__ASSIGNED TASK__
Nothing but the lines from the first line of the records through the line with "Page size: 1241x1754." should be output, exactly as written and free of pictures.

__Bounding box prediction data__
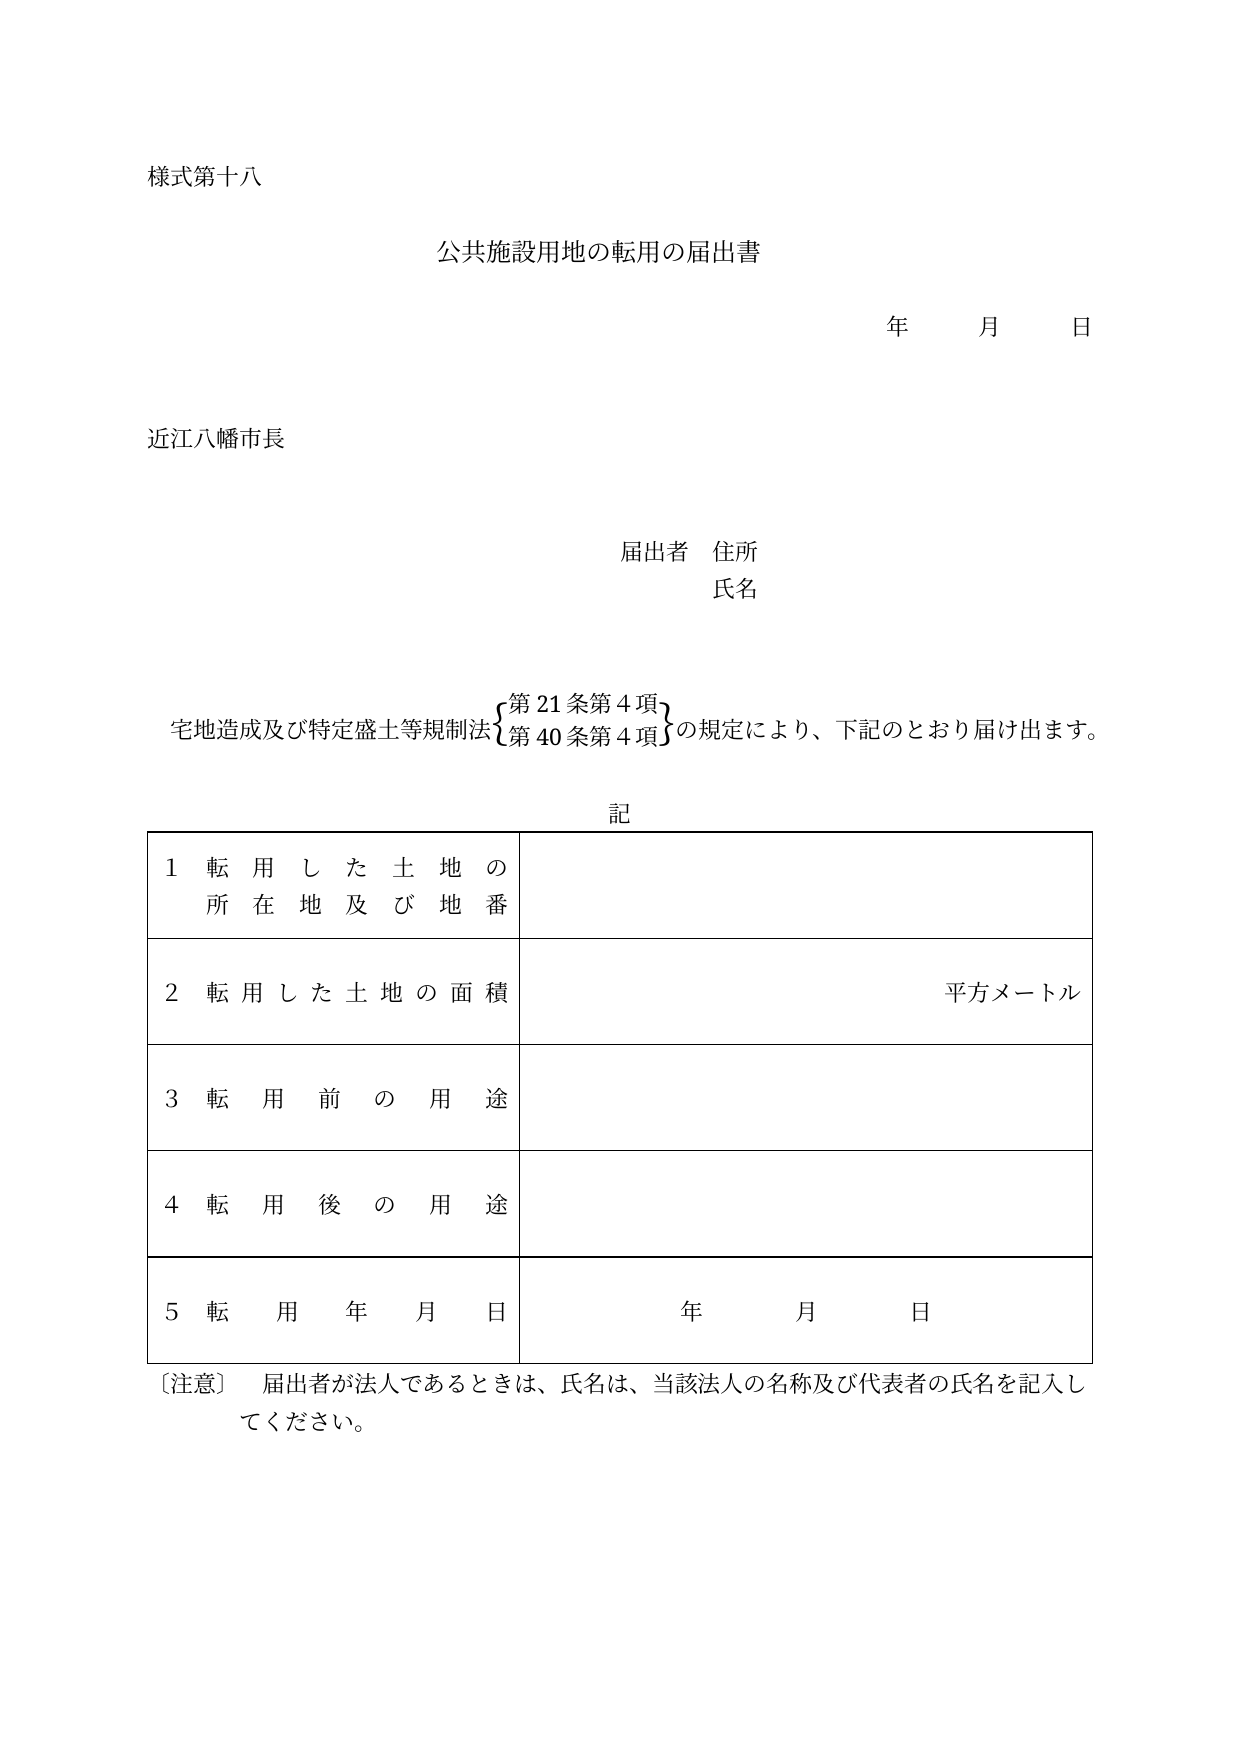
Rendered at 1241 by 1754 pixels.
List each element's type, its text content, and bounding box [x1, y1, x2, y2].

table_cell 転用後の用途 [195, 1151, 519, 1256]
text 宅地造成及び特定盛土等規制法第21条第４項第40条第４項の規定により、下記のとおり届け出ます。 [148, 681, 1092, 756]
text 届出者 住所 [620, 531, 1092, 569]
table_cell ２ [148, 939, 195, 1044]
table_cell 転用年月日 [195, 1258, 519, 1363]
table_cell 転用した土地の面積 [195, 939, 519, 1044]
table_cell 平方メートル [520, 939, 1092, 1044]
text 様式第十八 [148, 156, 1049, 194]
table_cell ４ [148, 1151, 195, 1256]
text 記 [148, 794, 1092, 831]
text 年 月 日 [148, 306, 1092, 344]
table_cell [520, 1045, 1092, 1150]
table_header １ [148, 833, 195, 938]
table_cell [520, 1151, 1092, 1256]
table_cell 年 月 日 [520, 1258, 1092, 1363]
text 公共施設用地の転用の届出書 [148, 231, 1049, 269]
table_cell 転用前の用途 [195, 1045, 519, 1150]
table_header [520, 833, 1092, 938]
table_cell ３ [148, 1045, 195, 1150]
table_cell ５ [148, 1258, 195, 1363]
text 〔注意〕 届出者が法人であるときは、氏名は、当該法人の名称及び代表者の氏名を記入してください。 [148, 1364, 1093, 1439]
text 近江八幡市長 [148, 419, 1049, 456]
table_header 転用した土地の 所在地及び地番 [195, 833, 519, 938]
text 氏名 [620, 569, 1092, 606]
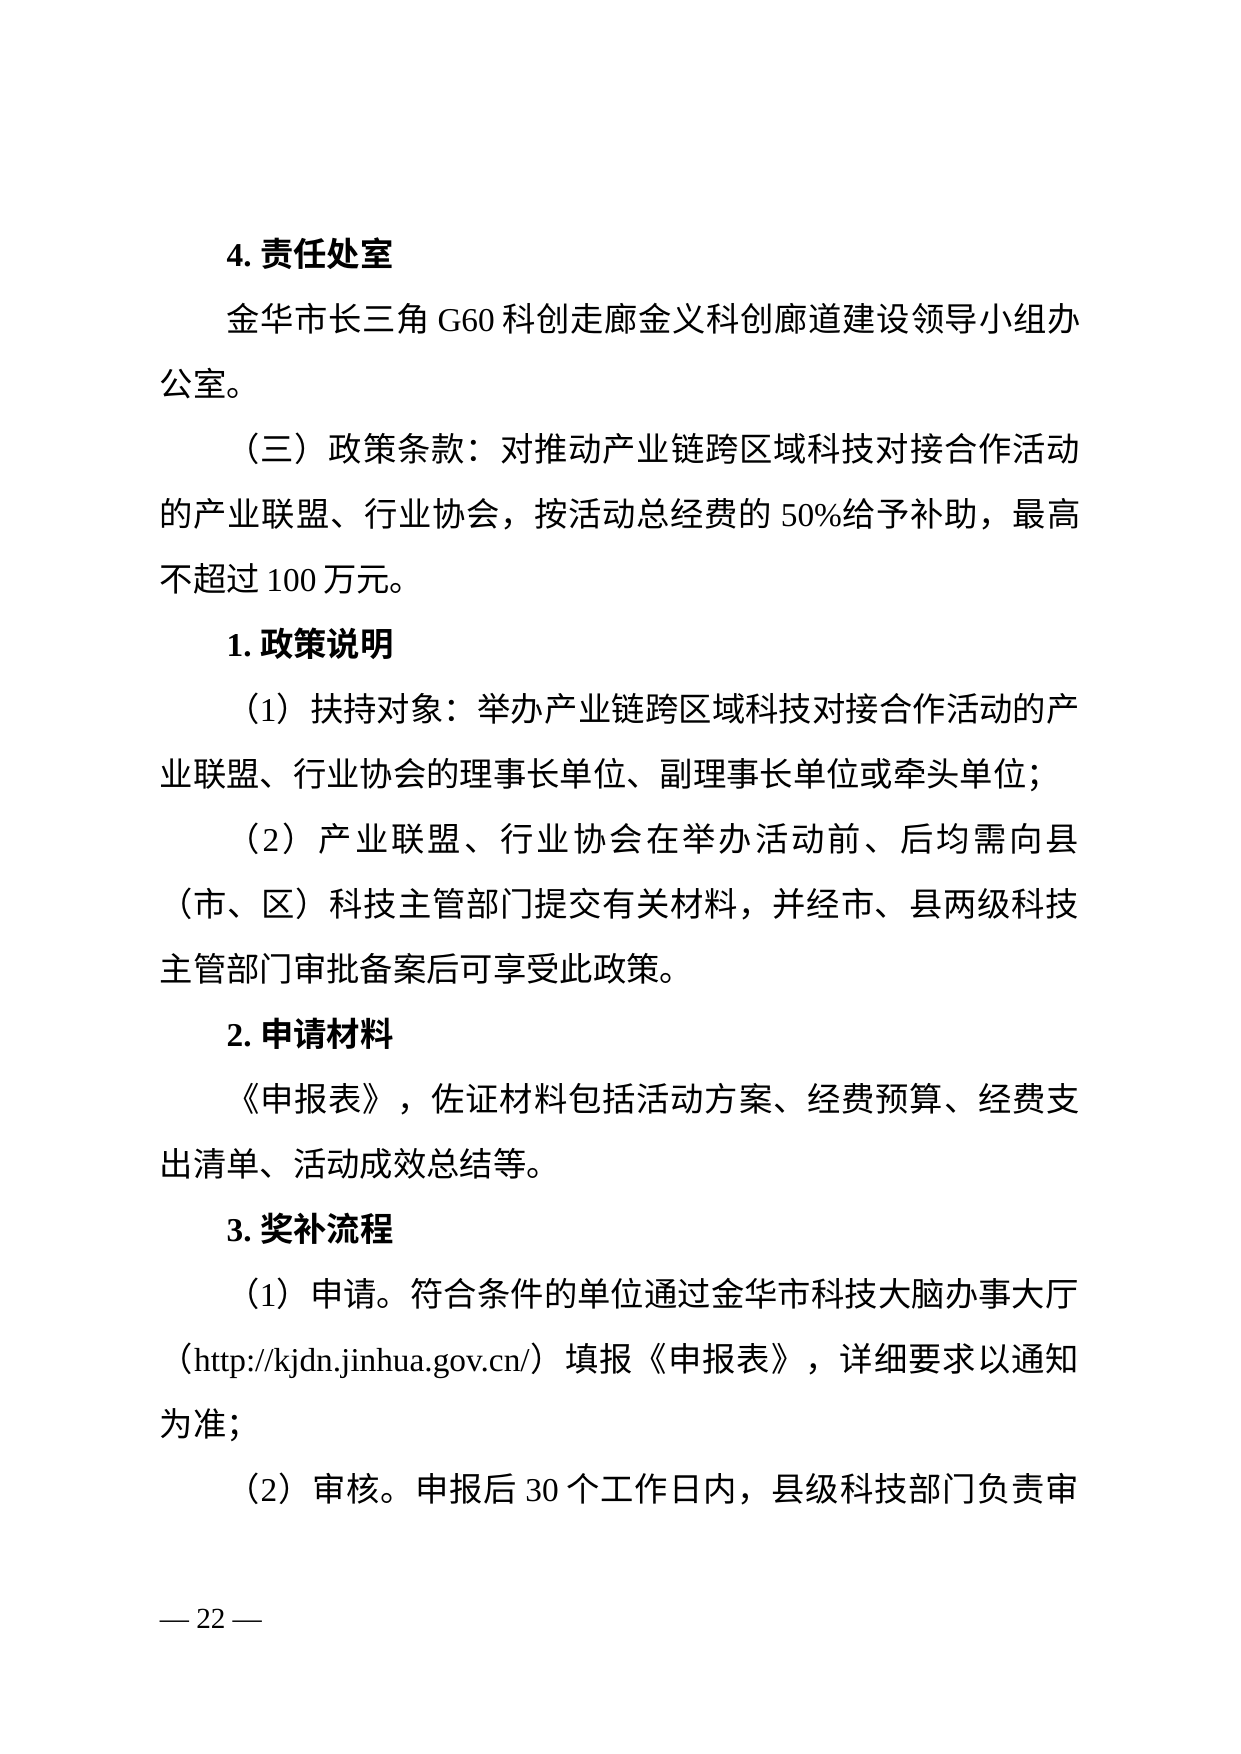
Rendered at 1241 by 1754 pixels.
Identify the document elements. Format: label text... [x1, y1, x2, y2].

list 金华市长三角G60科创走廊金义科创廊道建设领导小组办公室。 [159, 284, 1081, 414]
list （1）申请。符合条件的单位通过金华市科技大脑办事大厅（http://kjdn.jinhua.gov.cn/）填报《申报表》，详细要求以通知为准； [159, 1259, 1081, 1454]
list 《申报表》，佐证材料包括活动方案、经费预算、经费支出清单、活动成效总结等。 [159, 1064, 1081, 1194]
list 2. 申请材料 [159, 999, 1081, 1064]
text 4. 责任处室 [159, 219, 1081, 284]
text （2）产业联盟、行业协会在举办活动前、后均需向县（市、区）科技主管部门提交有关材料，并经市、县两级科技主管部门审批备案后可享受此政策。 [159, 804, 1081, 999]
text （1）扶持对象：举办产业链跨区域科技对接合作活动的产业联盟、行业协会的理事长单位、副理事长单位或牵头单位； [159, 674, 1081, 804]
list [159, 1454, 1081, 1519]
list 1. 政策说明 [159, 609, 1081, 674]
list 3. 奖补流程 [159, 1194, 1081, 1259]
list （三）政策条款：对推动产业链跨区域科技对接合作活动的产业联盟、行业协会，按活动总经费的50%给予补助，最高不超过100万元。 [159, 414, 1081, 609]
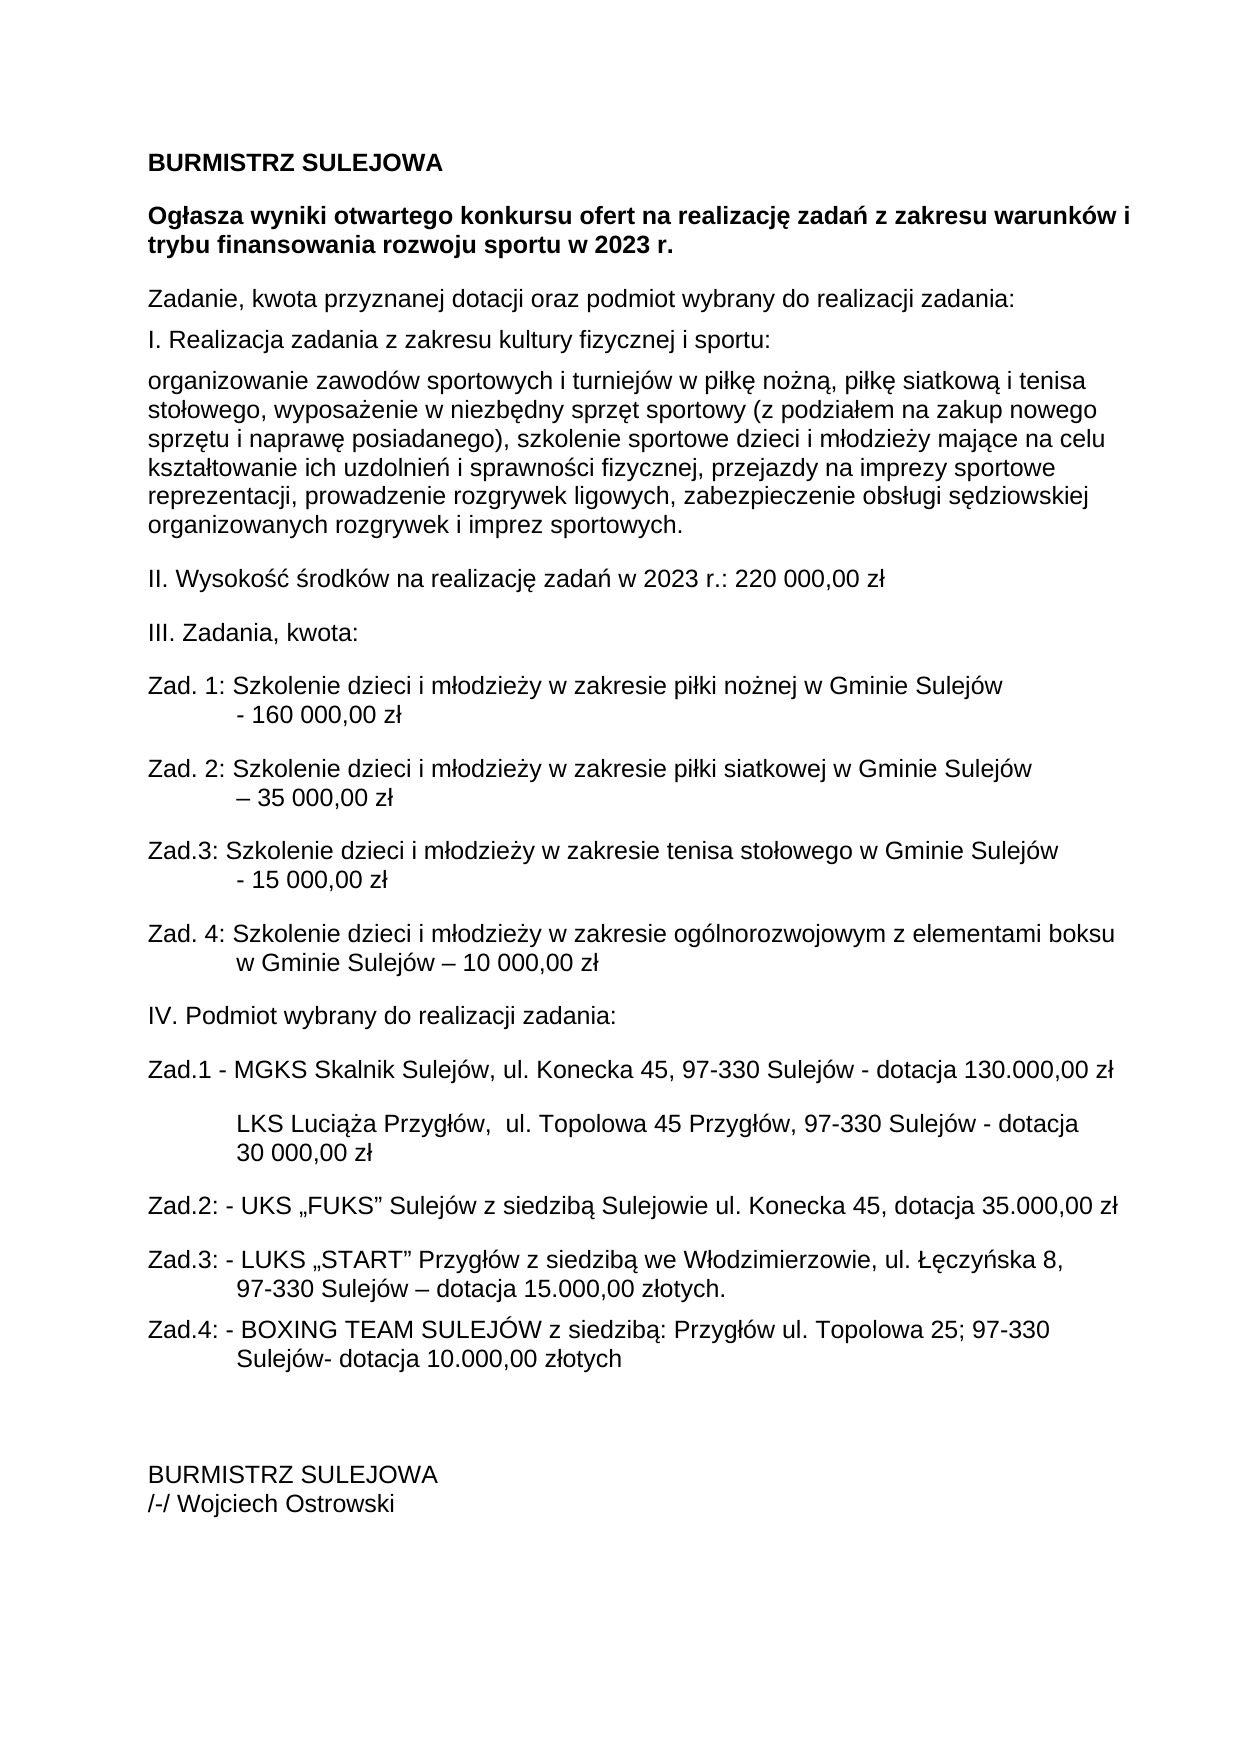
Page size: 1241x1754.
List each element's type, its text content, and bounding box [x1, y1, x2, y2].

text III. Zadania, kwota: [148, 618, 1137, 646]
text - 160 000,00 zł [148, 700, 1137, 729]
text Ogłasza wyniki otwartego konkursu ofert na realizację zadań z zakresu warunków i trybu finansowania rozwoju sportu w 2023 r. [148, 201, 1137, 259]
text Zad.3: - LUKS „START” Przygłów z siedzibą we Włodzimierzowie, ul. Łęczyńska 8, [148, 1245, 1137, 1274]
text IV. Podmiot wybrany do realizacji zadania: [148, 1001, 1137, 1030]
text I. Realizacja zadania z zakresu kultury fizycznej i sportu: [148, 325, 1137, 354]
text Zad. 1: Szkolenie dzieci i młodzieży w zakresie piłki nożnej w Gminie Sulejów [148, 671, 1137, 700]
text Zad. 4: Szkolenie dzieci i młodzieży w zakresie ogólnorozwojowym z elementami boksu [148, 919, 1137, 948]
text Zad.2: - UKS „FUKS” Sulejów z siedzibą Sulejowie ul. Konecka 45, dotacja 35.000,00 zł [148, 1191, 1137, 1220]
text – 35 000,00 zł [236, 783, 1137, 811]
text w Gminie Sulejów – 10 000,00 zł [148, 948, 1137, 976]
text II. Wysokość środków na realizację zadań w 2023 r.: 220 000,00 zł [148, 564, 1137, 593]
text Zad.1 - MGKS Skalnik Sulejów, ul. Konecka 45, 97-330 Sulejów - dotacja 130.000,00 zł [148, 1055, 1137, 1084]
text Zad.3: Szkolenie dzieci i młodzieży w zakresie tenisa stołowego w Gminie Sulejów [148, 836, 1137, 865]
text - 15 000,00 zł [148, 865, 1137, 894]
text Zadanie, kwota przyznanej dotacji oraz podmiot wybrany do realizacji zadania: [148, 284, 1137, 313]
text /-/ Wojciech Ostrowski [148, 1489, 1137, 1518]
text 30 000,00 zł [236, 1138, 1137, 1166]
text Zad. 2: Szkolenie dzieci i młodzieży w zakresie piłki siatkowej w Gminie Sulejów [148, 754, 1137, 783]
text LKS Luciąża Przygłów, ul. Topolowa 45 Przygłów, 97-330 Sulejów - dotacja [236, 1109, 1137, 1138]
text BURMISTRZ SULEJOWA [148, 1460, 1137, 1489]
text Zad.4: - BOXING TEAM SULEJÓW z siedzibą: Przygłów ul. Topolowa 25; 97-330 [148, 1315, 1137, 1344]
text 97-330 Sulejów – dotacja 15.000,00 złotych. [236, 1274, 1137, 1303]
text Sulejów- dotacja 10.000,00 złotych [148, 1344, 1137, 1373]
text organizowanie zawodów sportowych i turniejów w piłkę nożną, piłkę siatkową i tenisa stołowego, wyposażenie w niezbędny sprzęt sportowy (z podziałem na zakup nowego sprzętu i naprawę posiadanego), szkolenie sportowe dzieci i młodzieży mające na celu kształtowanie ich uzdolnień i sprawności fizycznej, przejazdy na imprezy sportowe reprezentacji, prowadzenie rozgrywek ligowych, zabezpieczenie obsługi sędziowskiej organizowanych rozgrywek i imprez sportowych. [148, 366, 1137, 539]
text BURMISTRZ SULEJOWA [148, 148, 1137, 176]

__OUTPUT OF THE TASK__
Rendered at 1241 by 1754 pixels.
List each element's type, its text content, and bounding box [x1, y1, x2, y2].

table_cell 転用後の用途 [195, 1151, 519, 1256]
text 宅地造成及び特定盛土等規制法第21条第４項第40条第４項の規定により、下記のとおり届け出ます。 [148, 681, 1092, 756]
text 届出者 住所 [620, 531, 1092, 569]
table_cell ２ [148, 939, 195, 1044]
table_cell 転用年月日 [195, 1258, 519, 1363]
table_cell 転用した土地の面積 [195, 939, 519, 1044]
table_cell 平方メートル [520, 939, 1092, 1044]
text 様式第十八 [148, 156, 1049, 194]
table_cell ４ [148, 1151, 195, 1256]
text 記 [148, 794, 1092, 831]
text 年 月 日 [148, 306, 1092, 344]
table_cell [520, 1045, 1092, 1150]
table_header １ [148, 833, 195, 938]
table_cell [520, 1151, 1092, 1256]
table_cell 年 月 日 [520, 1258, 1092, 1363]
text 公共施設用地の転用の届出書 [148, 231, 1049, 269]
table_cell 転用前の用途 [195, 1045, 519, 1150]
table_header [520, 833, 1092, 938]
table_cell ３ [148, 1045, 195, 1150]
table_cell ５ [148, 1258, 195, 1363]
text 〔注意〕 届出者が法人であるときは、氏名は、当該法人の名称及び代表者の氏名を記入してください。 [148, 1364, 1093, 1439]
text 近江八幡市長 [148, 419, 1049, 456]
table_header 転用した土地の 所在地及び地番 [195, 833, 519, 938]
text 氏名 [620, 569, 1092, 606]
Rendered at 1241 by 1754 pixels.
Identify the document elements. Format: label text... [x1, y1, x2, y2].

list 金华市长三角G60科创走廊金义科创廊道建设领导小组办公室。 [159, 284, 1081, 414]
list （1）申请。符合条件的单位通过金华市科技大脑办事大厅（http://kjdn.jinhua.gov.cn/）填报《申报表》，详细要求以通知为准； [159, 1259, 1081, 1454]
list 《申报表》，佐证材料包括活动方案、经费预算、经费支出清单、活动成效总结等。 [159, 1064, 1081, 1194]
list 2. 申请材料 [159, 999, 1081, 1064]
text 4. 责任处室 [159, 219, 1081, 284]
text （2）产业联盟、行业协会在举办活动前、后均需向县（市、区）科技主管部门提交有关材料，并经市、县两级科技主管部门审批备案后可享受此政策。 [159, 804, 1081, 999]
text （1）扶持对象：举办产业链跨区域科技对接合作活动的产业联盟、行业协会的理事长单位、副理事长单位或牵头单位； [159, 674, 1081, 804]
list [159, 1454, 1081, 1519]
list 1. 政策说明 [159, 609, 1081, 674]
list 3. 奖补流程 [159, 1194, 1081, 1259]
list （三）政策条款：对推动产业链跨区域科技对接合作活动的产业联盟、行业协会，按活动总经费的50%给予补助，最高不超过100万元。 [159, 414, 1081, 609]
Page size: 1241x1754.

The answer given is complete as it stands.